/---

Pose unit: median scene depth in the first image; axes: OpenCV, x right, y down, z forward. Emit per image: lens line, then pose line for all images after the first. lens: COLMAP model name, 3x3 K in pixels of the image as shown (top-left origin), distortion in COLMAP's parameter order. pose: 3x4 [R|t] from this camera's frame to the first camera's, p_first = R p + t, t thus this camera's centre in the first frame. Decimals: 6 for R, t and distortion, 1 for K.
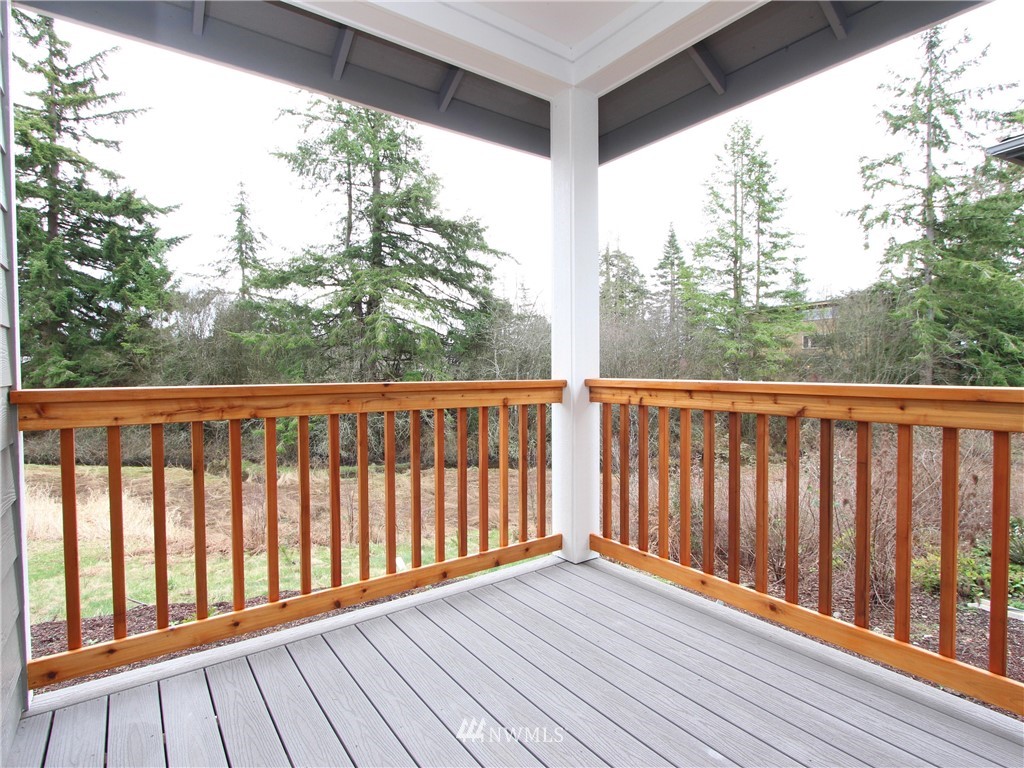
lens RADIAL K [[530.2, 0, 512.9], [0, 530.2, 379.6], [0, 0, 1]] dist [-0.025266, 0.007021]
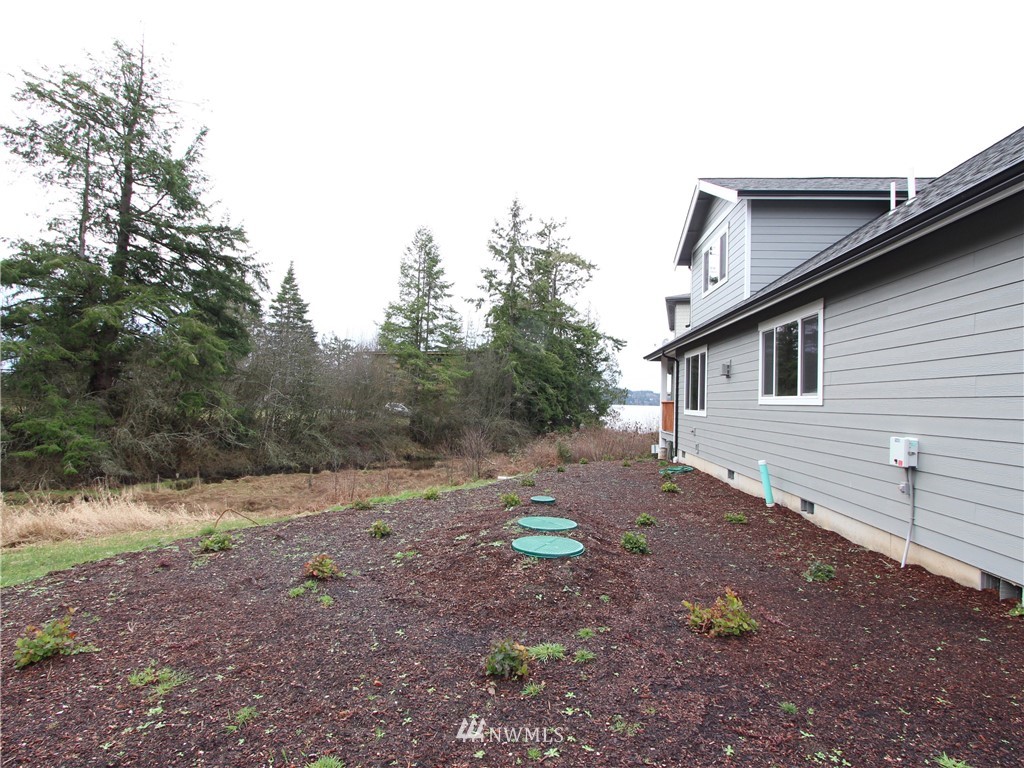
lens RADIAL K [[530.2, 0, 513.4], [0, 530.2, 382.9], [0, 0, 1]] dist [-0.025266, 0.007021]
pose [[0.657205, 0.049812, 0.752064, -0.483439], [-0.016511, 0.998526, -0.051708, 0.007067], [-0.753531, 0.021565, 0.657058, -0.139023]]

\---

TASK :: All of the data gets printed again exactly; the pictures do not.

ANSWER SPACE ::
Pose unit: median scene depth in the first image; axes: OpenCV, x right, y down, z forward. Emit per image: lens line, then pose line for all images after the first. lens: COLMAP model name, 3x3 K in pixels of the image as shown (top-left origin), distortion in COLMAP's parameter order. pose: 3x4 [R|t] from this camera's frame to the first camera's, p_first = R p + t, t thus this camera's centre in the first frame. Decimals: 6 for R, t and distortion, 1 for K.
lens RADIAL K [[530.2, 0, 512.9], [0, 530.2, 379.6], [0, 0, 1]] dist [-0.025266, 0.007021]
lens RADIAL K [[530.2, 0, 513.4], [0, 530.2, 382.9], [0, 0, 1]] dist [-0.025266, 0.007021]
pose [[0.657205, 0.049812, 0.752064, -0.483439], [-0.016511, 0.998526, -0.051708, 0.007067], [-0.753531, 0.021565, 0.657058, -0.139023]]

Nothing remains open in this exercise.